La ministre des Affaires sociale et de la microfinance respecte la démarche inclusive voulue par le gouvernement autour du projet Assurance pour le renforcement du capital humain (Arch). En attendant le vote d’une loi sur le dispositif, Bintou Chabi Adam Taro s’est rendue hier au Conseil économique et social (Ces) avec l’équipe de coordination du projet. L’objectif de cette descente très appréciée des conseillers et du président Augustin Gbian, est non seulement d’entretenir l’institution sur le contenu du projet, mais surtout de recueillir sa contribution et ses suggestions pour enrichir le document en vue d’en assurer une opérationnalisation cohérente et efficace. A l’entame de la séance, la ministre Adam Chabi Taro a expliqué pourquoi le gouvernement a décidé d’organiser un dialogue inclusif autour de l’Arch. « Le gouvernement veut imprimer un nouveau dynamisme au processus de conception et de mise en œuvre de ce dispositif, en y associant tous les acteurs concernés », a-t-elle fait savoir. Il s’agit donc de faire participer l’ensemble des parties prenantes à la réflexion afin de bâtir un dispositif consensuel, inclusif et cohérent, qui faciliterait l’atteinte des objectifs visés par le chef de l’Etat. Elle a aussi rappelé l’état des lieux « très critique » en matière de protection sociale pour les acteurs du secteur informel qui représentent 94,3% de la population active.

 Un document ambitieux

 La quintessence du projet a été livrée à l’assistance par le coordonnateur du projet. En 6 points, Venant Quenum a permis aux conseillers de découvrir ce principal outil de mise en œuvre de la stratégie de protection sociale du gouvernement. De sa présentation, on note que l’Arch est destiné aux couches les plus démunies des secteurs de l’agriculture, du commerce, du transport, de l’artisanat, de l’art, de la culture et des personnes pauvres sans activité. Il propose une offre de 4 services de protection sociale que sont : l’assurance maladie, la formation, l’accès au crédit et l’assurance retraite. Son volet principal est l’assurance maladie qui sera rendue obligatoire par la loi (qui sera votée) pour toute personne résidant au Bénin ; cela dans le but d’atteindre la couverture maladie universelle.

La phase pilote du dispositif s’étendra de septembre 2018 à mars 2019 après la mise à jour du document de projet et autres préparatifs.
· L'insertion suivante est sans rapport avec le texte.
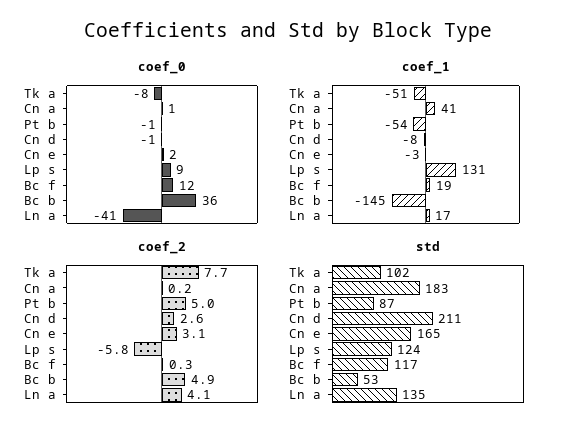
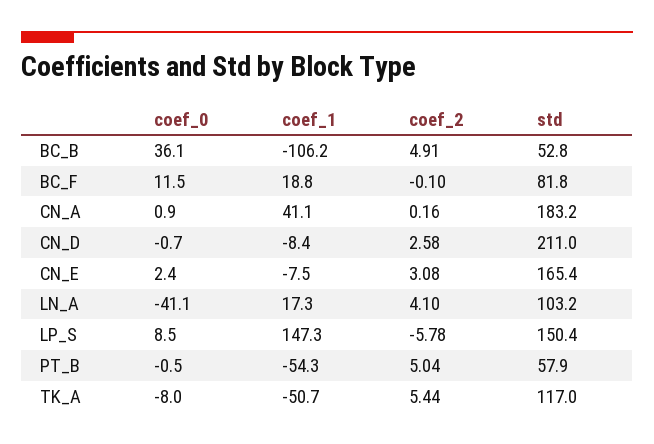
  {
    "coef_0": {
      "Tk a": -8,
      "Cn a": 0.9,
      "Pt b": -0.5,
      "Cn d": -0.7,
      "Cn e": 2.4,
      "Lp s": 8.5,
      "Bc f": 11.5,
      "Bc b": 36.1,
      "Ln a": -41.1
    },
    "coef_1": {
      "Tk a": -50.7,
      "Cn a": 41.1,
      "Pt b": -54.3,
      "Cn d": -8.4,
-     "Cn e": -3,
+     "Cn e": -7.5,
-     "Lp s": 131,
+     "Lp s": 147.3,
      "Bc f": 18.8,
-     "Bc b": -145,
+     "Bc b": -106.2,
      "Ln a": 17.3
    },
    "coef_2": {
-     "Tk a": 7.7,
+     "Tk a": 5.44,
      "Cn a": 0.16,
      "Pt b": 5.04,
      "Cn d": 2.58,
      "Cn e": 3.08,
      "Lp s": -5.78,
-     "Bc f": 0.3,
+     "Bc f": -0.1,
      "Bc b": 4.91,
      "Ln a": 4.1
    },
    "std": {
-     "Tk a": 102,
+     "Tk a": 117,
      "Cn a": 183.2,
-     "Pt b": 87,
+     "Pt b": 57.9,
      "Cn d": 211,
      "Cn e": 165.4,
-     "Lp s": 124,
+     "Lp s": 150.4,
-     "Bc f": 117,
+     "Bc f": 81.8,
      "Bc b": 52.8,
-     "Ln a": 135
+     "Ln a": 103.2
    }
  }

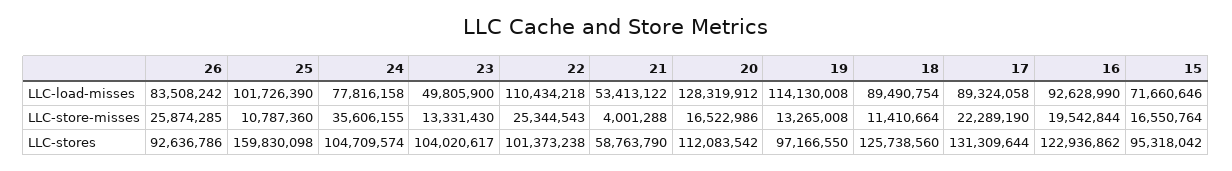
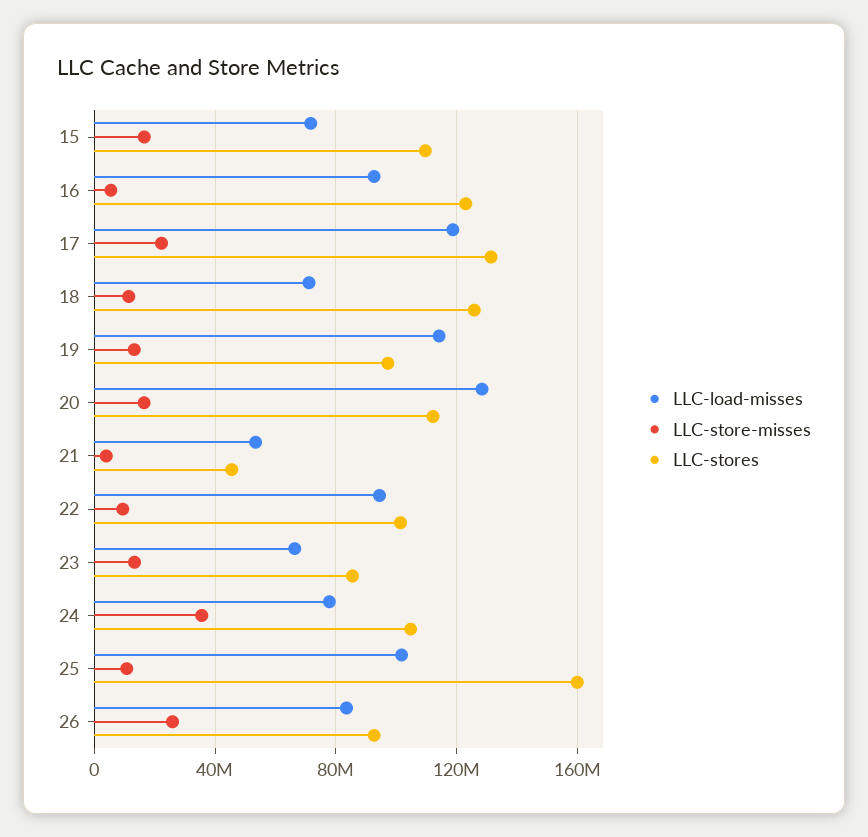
  {
    "LLC-load-misses": {
      "26": 83508242,
      "25": 101726390,
      "24": 77816158,
-     "23": 49805900,
+     "23": 65000000,
-     "22": 110434218,
+     "22": 95000000,
      "21": 53413122,
      "20": 128319912,
      "19": 114130008,
-     "18": 89490754,
+     "18": 70000000,
-     "17": 89324058,
+     "17": 120000000,
      "16": 92628990,
      "15": 71660646
    },
    "LLC-store-misses": {
      "26": 25874285,
      "25": 10787360,
      "24": 35606155,
      "23": 13331430,
-     "22": 25344543,
+     "22": 10000000,
      "21": 4001288,
      "20": 16522986,
      "19": 13265008,
      "18": 11410664,
      "17": 22289190,
-     "16": 19542844,
+     "16": 5000000,
      "15": 16550764
    },
    "LLC-stores": {
      "26": 92636786,
      "25": 159830098,
      "24": 104709574,
-     "23": 104020617,
+     "23": 85000000,
      "22": 101373238,
-     "21": 58763790,
+     "21": 45000000,
      "20": 112083542,
      "19": 97166550,
      "18": 125738560,
      "17": 131309644,
      "16": 122936862,
-     "15": 95318042
+     "15": 110000000
    }
  }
A partir du 1er avril 2019, va démarrer la généralisation du dispositif Arch avec la prise en main par l’Agence nationale de protection sociale (Anps) qui sera créée à cet effet.

Les conseillers ont, à l’unanimité, affiché leur satisfaction de la présentation. « L’espoir est permis aux pauvres. Le document projeté montre que le gouvernement a réfléchi avant de venir au pouvoir », s’est réjoui le conseiller Pascal Todjinou. Certains de ses collègues ont fait des contributions que la ministre des Affaires sociales a promis de prendre en compte.